> **The problem**: Read the entries below and pull out each line with the string "none".

> **Data supplied**:
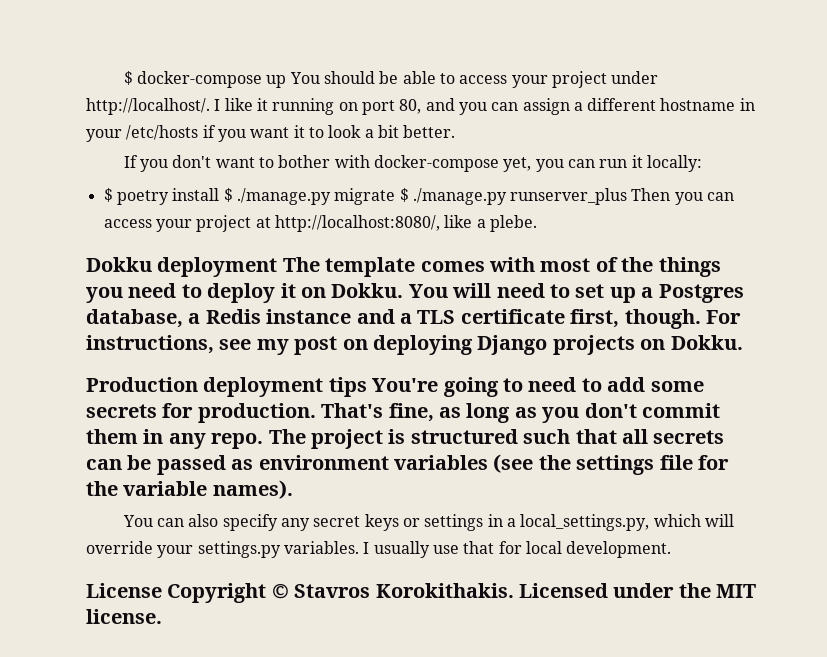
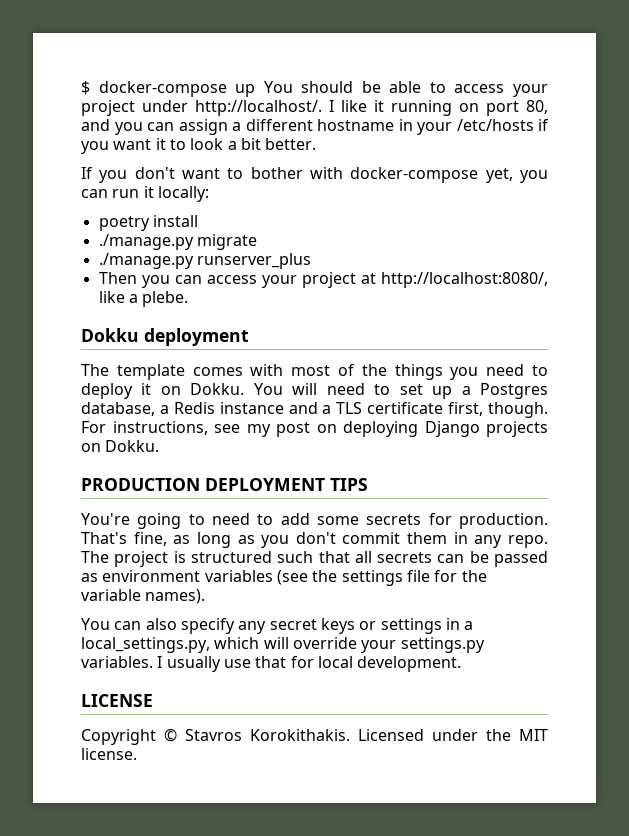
[103,188,113,202] $ -> (209, 194) none
[223,188,233,202] $ -> (198, 221) //
[399,188,409,202] $ -> (257, 242) //
(628, 196) none -> (311, 261) //
(278, 267) none -> (249, 337) //
[86,377,367,397] Production deployment tips -> [81,478,368,491] PRODUCTION DEPLOYMENT TIPS //
[86,583,162,598] License -> [81,694,153,707] LICENSE //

> **Task output**:
[103,188,113,202] $ -> (209, 194) none
(628, 196) none -> (311, 261) //
(278, 267) none -> (249, 337) //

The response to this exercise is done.